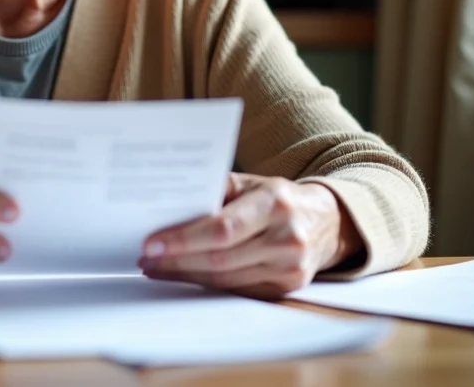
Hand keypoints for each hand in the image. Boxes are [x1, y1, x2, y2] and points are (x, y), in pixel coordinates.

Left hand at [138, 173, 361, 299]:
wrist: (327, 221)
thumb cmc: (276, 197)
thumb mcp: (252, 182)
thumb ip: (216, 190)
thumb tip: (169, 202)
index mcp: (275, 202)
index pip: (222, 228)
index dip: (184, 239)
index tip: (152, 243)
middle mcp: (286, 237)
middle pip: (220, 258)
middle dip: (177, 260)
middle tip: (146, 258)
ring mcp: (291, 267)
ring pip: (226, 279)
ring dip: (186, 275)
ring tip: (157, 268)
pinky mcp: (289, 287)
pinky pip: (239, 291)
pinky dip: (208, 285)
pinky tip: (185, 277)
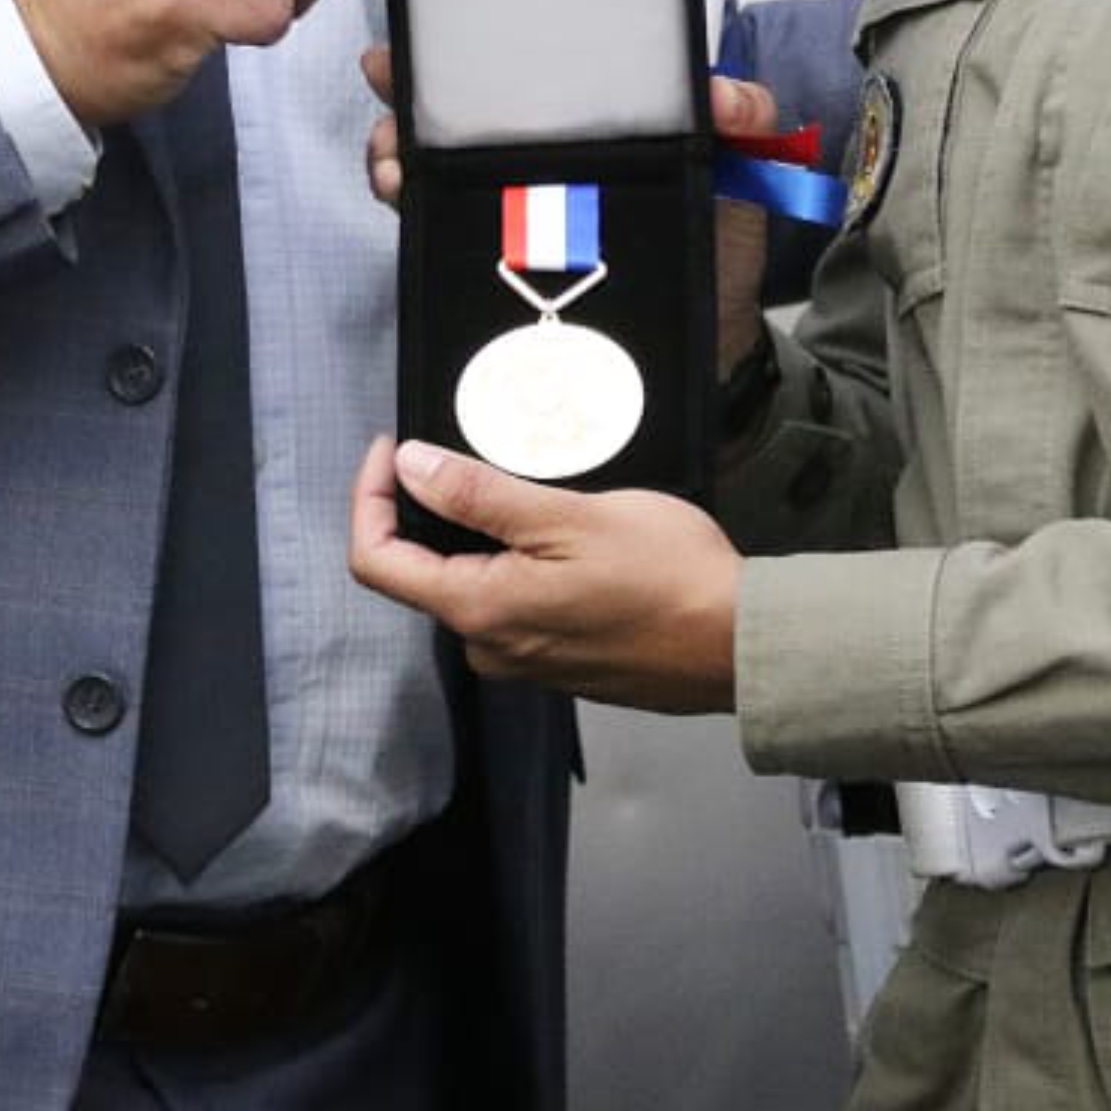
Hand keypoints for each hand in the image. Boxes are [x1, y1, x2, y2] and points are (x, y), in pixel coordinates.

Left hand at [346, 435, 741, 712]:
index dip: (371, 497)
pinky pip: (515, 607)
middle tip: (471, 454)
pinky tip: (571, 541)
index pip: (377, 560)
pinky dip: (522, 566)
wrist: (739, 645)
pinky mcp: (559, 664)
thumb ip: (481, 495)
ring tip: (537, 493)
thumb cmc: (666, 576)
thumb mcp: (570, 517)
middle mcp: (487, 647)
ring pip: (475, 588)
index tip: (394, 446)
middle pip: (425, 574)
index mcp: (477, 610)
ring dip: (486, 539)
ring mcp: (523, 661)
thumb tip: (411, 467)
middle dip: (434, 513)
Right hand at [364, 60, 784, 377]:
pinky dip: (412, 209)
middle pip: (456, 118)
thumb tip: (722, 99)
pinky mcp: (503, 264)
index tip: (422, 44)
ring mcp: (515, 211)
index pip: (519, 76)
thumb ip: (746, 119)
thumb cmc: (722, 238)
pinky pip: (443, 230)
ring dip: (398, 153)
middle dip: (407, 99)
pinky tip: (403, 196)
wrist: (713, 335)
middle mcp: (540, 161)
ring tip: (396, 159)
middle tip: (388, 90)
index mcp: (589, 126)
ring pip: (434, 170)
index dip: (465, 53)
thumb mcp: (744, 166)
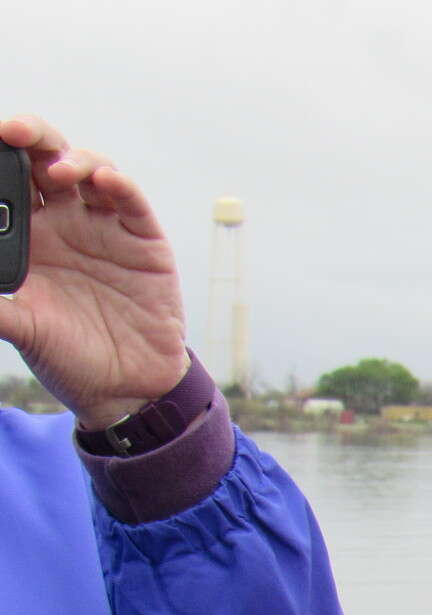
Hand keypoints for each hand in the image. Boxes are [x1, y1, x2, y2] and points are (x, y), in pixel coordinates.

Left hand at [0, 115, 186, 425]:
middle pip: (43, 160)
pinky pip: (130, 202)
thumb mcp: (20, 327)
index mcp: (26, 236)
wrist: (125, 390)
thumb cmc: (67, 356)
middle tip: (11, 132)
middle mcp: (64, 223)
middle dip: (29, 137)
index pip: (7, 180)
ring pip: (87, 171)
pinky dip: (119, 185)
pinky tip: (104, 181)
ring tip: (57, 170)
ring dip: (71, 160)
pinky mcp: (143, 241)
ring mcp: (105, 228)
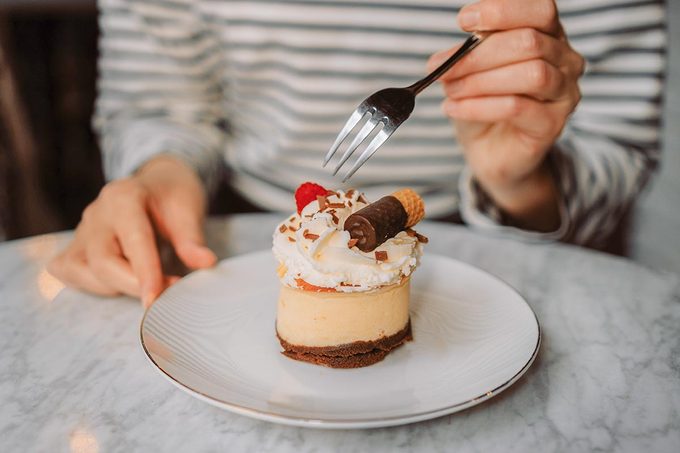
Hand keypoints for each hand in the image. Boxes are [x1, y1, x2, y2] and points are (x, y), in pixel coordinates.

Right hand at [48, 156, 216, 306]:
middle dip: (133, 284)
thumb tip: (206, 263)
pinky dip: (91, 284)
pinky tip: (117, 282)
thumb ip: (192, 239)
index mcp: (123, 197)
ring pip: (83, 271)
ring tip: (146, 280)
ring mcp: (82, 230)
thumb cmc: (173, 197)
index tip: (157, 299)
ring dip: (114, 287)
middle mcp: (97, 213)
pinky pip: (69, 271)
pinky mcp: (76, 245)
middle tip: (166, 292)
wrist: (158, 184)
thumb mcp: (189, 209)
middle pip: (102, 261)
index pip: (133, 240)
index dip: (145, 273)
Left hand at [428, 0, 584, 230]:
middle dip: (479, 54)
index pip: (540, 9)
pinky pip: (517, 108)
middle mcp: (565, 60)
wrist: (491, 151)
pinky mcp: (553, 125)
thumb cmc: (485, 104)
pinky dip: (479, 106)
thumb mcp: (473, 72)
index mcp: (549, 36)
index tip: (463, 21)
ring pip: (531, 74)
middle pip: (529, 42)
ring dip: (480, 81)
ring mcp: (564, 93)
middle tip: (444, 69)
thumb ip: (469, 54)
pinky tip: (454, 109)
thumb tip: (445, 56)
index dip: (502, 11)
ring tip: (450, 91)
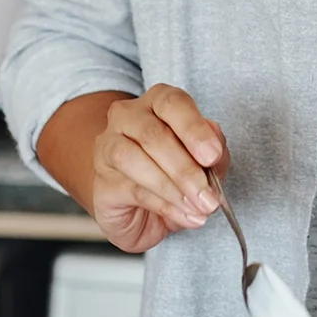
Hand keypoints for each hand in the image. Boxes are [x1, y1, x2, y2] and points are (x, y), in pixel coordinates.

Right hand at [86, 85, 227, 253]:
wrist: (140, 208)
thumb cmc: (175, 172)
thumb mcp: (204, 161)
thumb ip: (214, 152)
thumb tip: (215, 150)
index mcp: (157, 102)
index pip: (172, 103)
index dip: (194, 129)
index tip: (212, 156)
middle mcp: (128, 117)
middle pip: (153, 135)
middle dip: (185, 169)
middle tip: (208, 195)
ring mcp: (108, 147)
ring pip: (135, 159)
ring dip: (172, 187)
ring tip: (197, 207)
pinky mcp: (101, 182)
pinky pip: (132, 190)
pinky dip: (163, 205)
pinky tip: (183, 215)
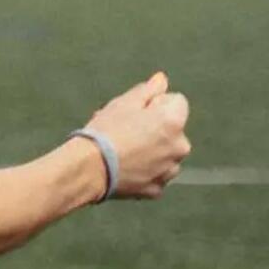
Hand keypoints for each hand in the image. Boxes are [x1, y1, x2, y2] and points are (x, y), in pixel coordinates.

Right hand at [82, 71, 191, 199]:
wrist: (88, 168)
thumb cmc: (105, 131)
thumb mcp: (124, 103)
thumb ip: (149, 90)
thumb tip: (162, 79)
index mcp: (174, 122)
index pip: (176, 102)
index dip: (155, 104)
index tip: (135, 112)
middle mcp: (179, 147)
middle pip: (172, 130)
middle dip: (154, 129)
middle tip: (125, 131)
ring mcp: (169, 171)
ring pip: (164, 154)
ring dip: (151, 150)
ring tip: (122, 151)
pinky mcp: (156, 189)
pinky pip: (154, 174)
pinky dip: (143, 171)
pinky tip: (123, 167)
________________
[WORK TO COMPLETE]
Write out again exactly the lines above from the one with "middle tip: (146, 258)" through the one with "index dip: (371, 497)", adding no other lines and no pictures.

[TASK OUTPUT]
middle tip: (146, 258)
ring mcp: (291, 267)
ring pip: (226, 279)
ring dip: (186, 275)
ring tip: (157, 268)
pinky mcp: (289, 287)
pinky pip: (239, 291)
pinky dip: (208, 285)
pinky tip: (185, 277)
Hand keypoints for each hand in the image. Boxes are [x1, y1, x2, y2] and points are (x, y), in pixel coordinates.

Left hand at [346, 435, 741, 712]:
index dip: (371, 497)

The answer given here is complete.